Versus what we want to believe, what is reality? Have you studied history, or do you only know what our government-run schools want you to know?

I discovered the video below at Catholic Online.

In the video, Raymond Ibrahim (Middle East specialist and Associate fellow, Middle East Forum) testifies before the Tom Lantos Human Rights Commission in the House of Representatives.  Ibrahim makes the point that we have a naive, politically corrected notion of how Islam spread.

During a search, I discovered the video above in this article: Persecution of Christian Copts in Egypt on Rise as Muslim Brotherhood Consolidates Power. Here is how that article begins.

President Mursi said he was going to be the president of all Egyptians, including the Copts. As we watch events unfold in Egypt, we have to ask ourselves, was that just a big lie, a ruse to gain power and Islamize Egypt? Does President Mursi mean to govern the Copts as a free and equal people or as the dhimmi class? Some Copts fear a return to the days of the dhimmi class and the jizya tax, as Islamist groups seem emboldened since the Muslim Brotherhood’s rise to power. (continue here)
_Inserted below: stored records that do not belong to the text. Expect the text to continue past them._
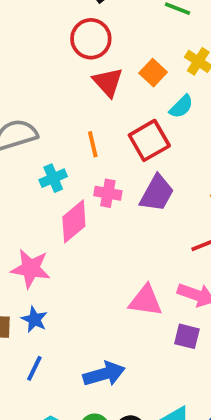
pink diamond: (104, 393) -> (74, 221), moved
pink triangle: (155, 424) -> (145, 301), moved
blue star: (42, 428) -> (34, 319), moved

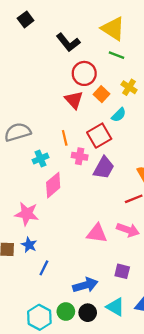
red circle: (91, 39) -> (84, 73), moved
pink cross: (108, 193) -> (80, 156), moved
purple square: (187, 336) -> (122, 271), moved
blue line: (34, 368) -> (44, 268), moved
blue arrow: (104, 374) -> (85, 285), moved

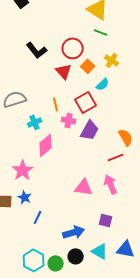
black L-shape: (68, 42) -> (37, 50), moved
pink star: (27, 214) -> (23, 170), turned 30
pink arrow: (128, 230) -> (111, 184), turned -132
green circle: (66, 312) -> (56, 263), moved

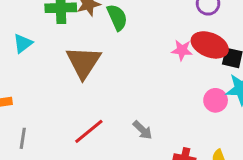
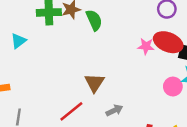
brown triangle: (83, 62) -> (94, 83), moved, size x0.7
gray arrow: (143, 130) -> (114, 110), turned -70

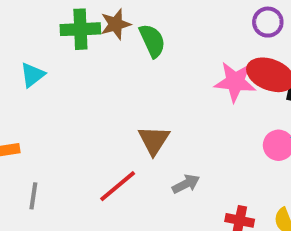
pink star: (146, 46) -> (235, 82), size x1.5

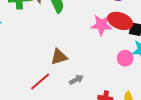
brown triangle: (154, 140) -> (59, 57), turned 42

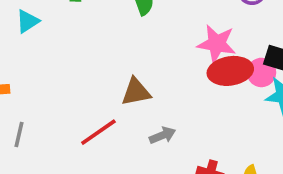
red ellipse: (120, 21) -> (230, 71), moved, turned -35
pink circle: (125, 58) -> (261, 72), moved

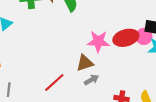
pink star: (217, 44) -> (98, 41), moved
brown triangle: (136, 92) -> (85, 63), moved

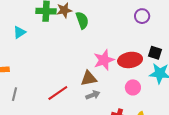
pink circle: (144, 36) -> (133, 87), moved
pink star: (98, 41) -> (104, 60), turned -30

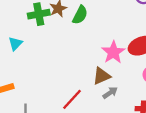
green semicircle: (82, 20) -> (80, 15), turned 60

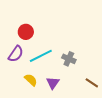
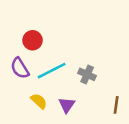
purple semicircle: (16, 54) -> (20, 68), turned 114
brown line: (92, 83) -> (116, 105), turned 64

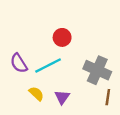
red circle: (33, 40) -> (62, 37), moved
gray cross: (87, 74) -> (97, 70), moved, size x1.6

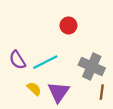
red circle: (62, 37) -> (68, 25), moved
purple triangle: (62, 97) -> (58, 92), size x1.5

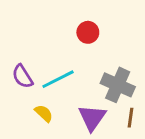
purple triangle: (58, 92) -> (92, 118), moved

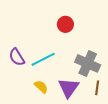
yellow semicircle: (44, 113) -> (41, 87), moved

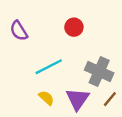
purple semicircle: (17, 57) -> (19, 31), moved
brown line: (97, 88) -> (110, 99), turned 32

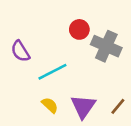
purple semicircle: (19, 31) -> (20, 51), moved
gray cross: (99, 72) -> (106, 46), moved

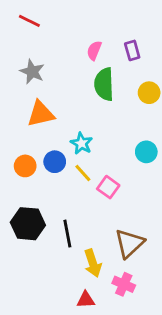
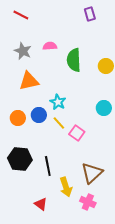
pink semicircle: (94, 50) -> (50, 46), moved, turned 64
purple rectangle: (132, 50) -> (90, 14), moved
red triangle: (86, 300) -> (41, 204), moved, turned 40

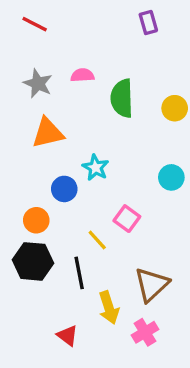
orange circle: (18, 118) -> (36, 220), moved
yellow line: (59, 123) -> (97, 240), moved
pink cross: (88, 202) -> (145, 332), turned 35

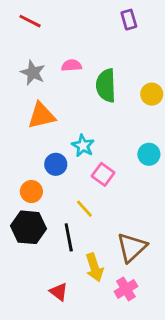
pink square: (127, 219) -> (103, 174), moved

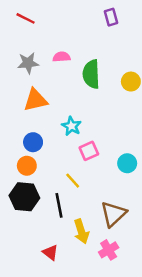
gray star: (33, 73) -> (28, 63), turned -30
cyan circle: (149, 154) -> (127, 163), moved
blue circle: (56, 164) -> (33, 142), moved
pink square: (103, 174) -> (89, 151), turned 30

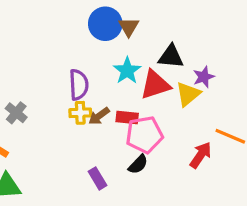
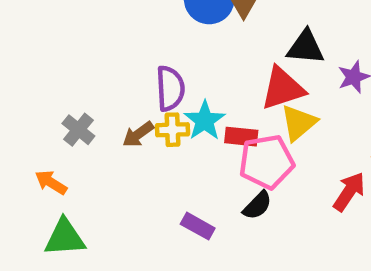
cyan star: (127, 71) -> (205, 121), moved
yellow triangle: (188, 94) -> (299, 123), moved
brown arrow: (99, 116) -> (138, 134), moved
purple rectangle: (97, 178) -> (198, 226), turned -30

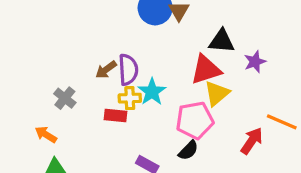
brown arrow: (138, 134) -> (106, 70), moved
red rectangle: (241, 137) -> (116, 116), moved

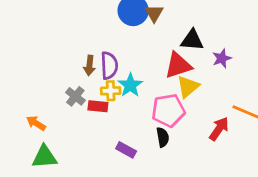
brown arrow: (106, 70) -> (89, 65), turned -48
gray cross: (65, 98) -> (75, 96), moved
black semicircle: (188, 150) -> (163, 137), turned -54

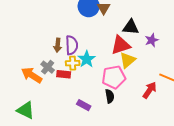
orange arrow: (36, 123) -> (32, 75), moved, size x1.5
green triangle: (44, 157) -> (26, 110), turned 30

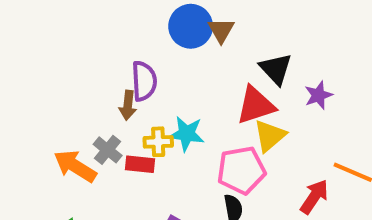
black triangle: (131, 27) -> (276, 69), turned 42
purple semicircle: (72, 45) -> (144, 81), moved
cyan star: (87, 59) -> (187, 134), turned -30

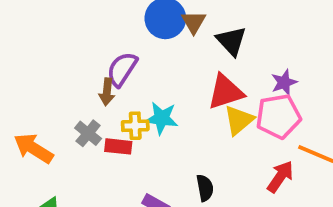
black triangle: (276, 69) -> (231, 41), moved
purple semicircle: (144, 81) -> (122, 69), turned -144
orange arrow: (75, 166) -> (33, 148), moved
pink pentagon: (241, 170) -> (278, 116), moved

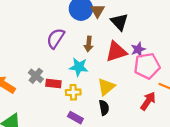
purple star: (284, 82) -> (138, 49), moved
brown arrow: (107, 92) -> (89, 44), moved
yellow triangle: (239, 120) -> (106, 87), moved
yellow cross: (135, 126) -> (73, 92), moved

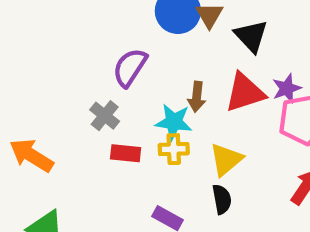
brown arrow: (89, 44) -> (197, 97), moved
gray cross: (36, 76) -> (105, 116), moved
yellow cross: (73, 92) -> (174, 149), moved

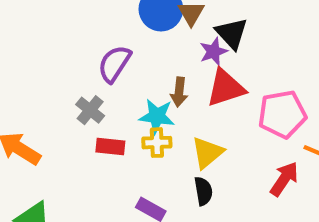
purple star: (287, 88) -> (213, 52), moved

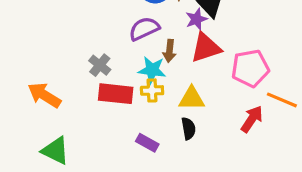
purple semicircle: (114, 64) -> (144, 29), moved, turned 32
red rectangle: (110, 147) -> (116, 94), size x1.5
yellow triangle: (207, 153) -> (192, 98), turned 40

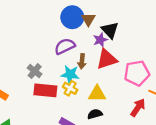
yellow cross: (152, 90) -> (70, 88), turned 32
black semicircle: (188, 128) -> (95, 114), turned -96

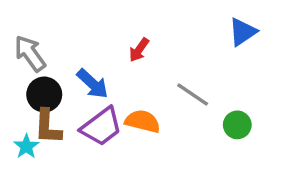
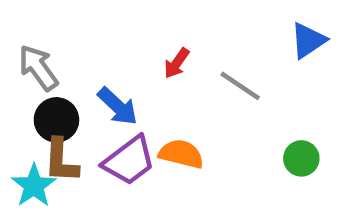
gray line: (193, 94) -> (240, 86), moved
cyan star: (26, 146) -> (34, 186), size x1.4

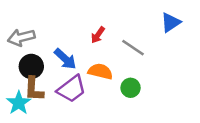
gray arrow: (38, 68) -> (21, 38), turned -68
orange semicircle: (181, 154) -> (100, 71), moved
green circle: (301, 158) -> (131, 88), moved

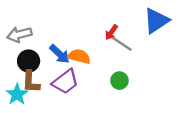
blue triangle: (171, 22) -> (156, 21), size x1.4
red arrow: (98, 35) -> (111, 32), moved
orange semicircle: (100, 71) -> (79, 56), moved

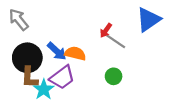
gray arrow: (19, 35) -> (19, 20), moved, turned 65
black circle: (29, 61) -> (27, 58), size x1.4
cyan star: (17, 94) -> (44, 89), moved

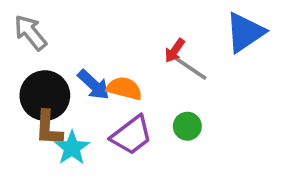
purple trapezoid: (62, 77) -> (131, 135), moved

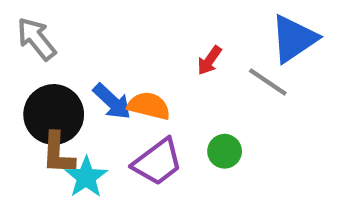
gray line: (191, 68) -> (268, 82), moved

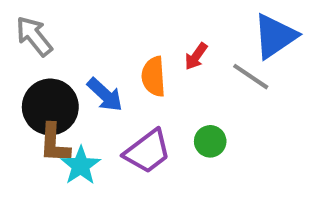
orange semicircle: (149, 106) -> (154, 77), moved, turned -108

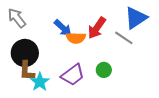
red arrow: (196, 56) -> (97, 28), size x1.6
orange semicircle: (154, 77) -> (76, 38), turned -84
blue arrow: (105, 95) -> (63, 28), moved

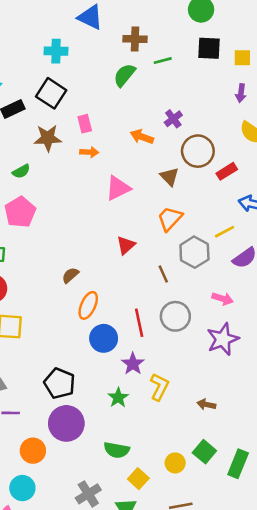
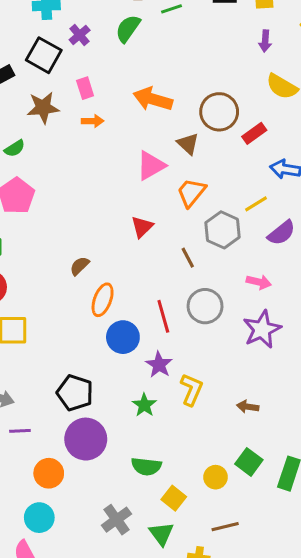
purple cross: (173, 119) -> (80, 35), moved
orange arrow: (142, 137) -> (153, 99), size x1.4
pink triangle: (118, 188) -> (151, 166), moved

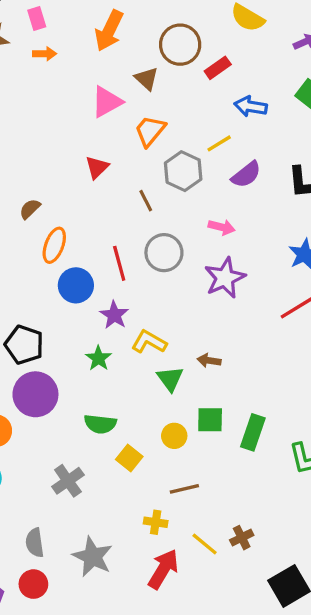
orange arrow: (153, 99) -> (109, 31), turned -81
yellow L-shape: (192, 390) -> (149, 342), turned -84
green square: (249, 462) -> (210, 420), turned -36
green triangle: (161, 534) -> (170, 379), moved

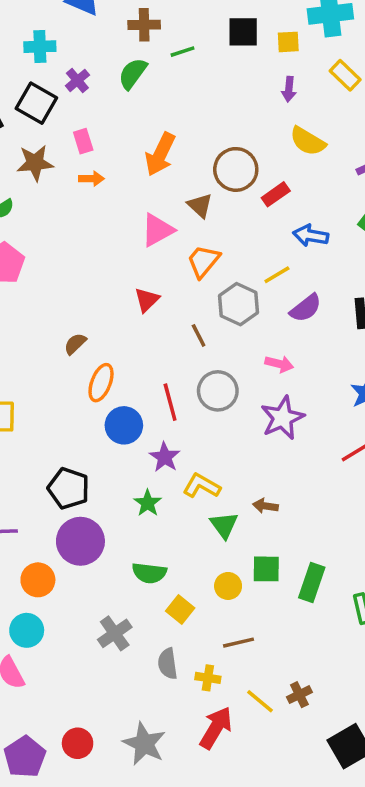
gray semicircle: (35, 543) -> (168, 664), moved
gray star: (93, 557) -> (144, 744), moved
What direction will Egypt take? That depends upon the prejudices of the Egyptian people. At one time, many Americans believed in a peculiar institution called slavery. So some people owned slaves, and our government enforced the “right” of slave owners to own such “property.” What do Egyptians believe about the rights of non-Muslims? Only time will tell.

Thus far the news is confusing. Today some people held a demonstration against the Muslim Brotherhood in Egypt, and that demonstration appears to have been relatively quiet. The Egypt opposition take to the street, clash with president’s supporters from The Christian Science Monitor reports the following:

Opponents of Egypt’s president scuffled with his supporters on Friday during a demonstration that was billed as a test of Mohamed Mursi’s popularity on the street but which managed to muster only modest numbers against his rule.

After months of turmoil and bloodshed, Egypt’s streets have calmed since Mursi’s June election that ended 60 years of rule by military men, a relief to Egyptians and the West, wary of instability in a nation that has a peace treaty with Israel.(continued here)

Assuming The Christian Science Monitor has the story right, the demonstrations largely fizzled, and that is good news. Is it? I don’t know. Because of what the people in charge of Egypt say they believe, how much reason do we have to trust them?

Consider this truly strange report from the AP, Thousands rally against Egypt’s Islamist president. In this report the news is absurdly secularized. If the Muslim Brotherhood did not call itself the Muslim Brotherhood, the report would contain no reference to religion. As it is, because of the Muslim Brotherhood, the AP cannot avoid using the term “Islamist.”

Several thousand Egyptians rallied Friday in the first significant protests  against the country’s Islamist President Mohammed Morsi, accusing him and his  Muslim Brotherhood group of trying to monopolize power.

The main protest in Cairo, which began in the capital’s landmark Tahrir  Square and marched to the presidential palace from several locations, drew a  fall smaller turnout than the mass demonstrations that helped topple Morsi’s  predecessor, Hosni Mubarak, or the later rallies against the council of generals  that took power after Mubarak’s fall. (continued here)

Reuters provides a similarly secularized report in Scuffles as Egyptians challenge Mursi.

Remember the news report about Tea Party rallies in this country. Remember how our news media covered it. If we had relied upon our mass media, how many would have expected the power to shift in Congress as in did in the last election?

Can the people whose job it is to provide us news be trusted? Apparently not.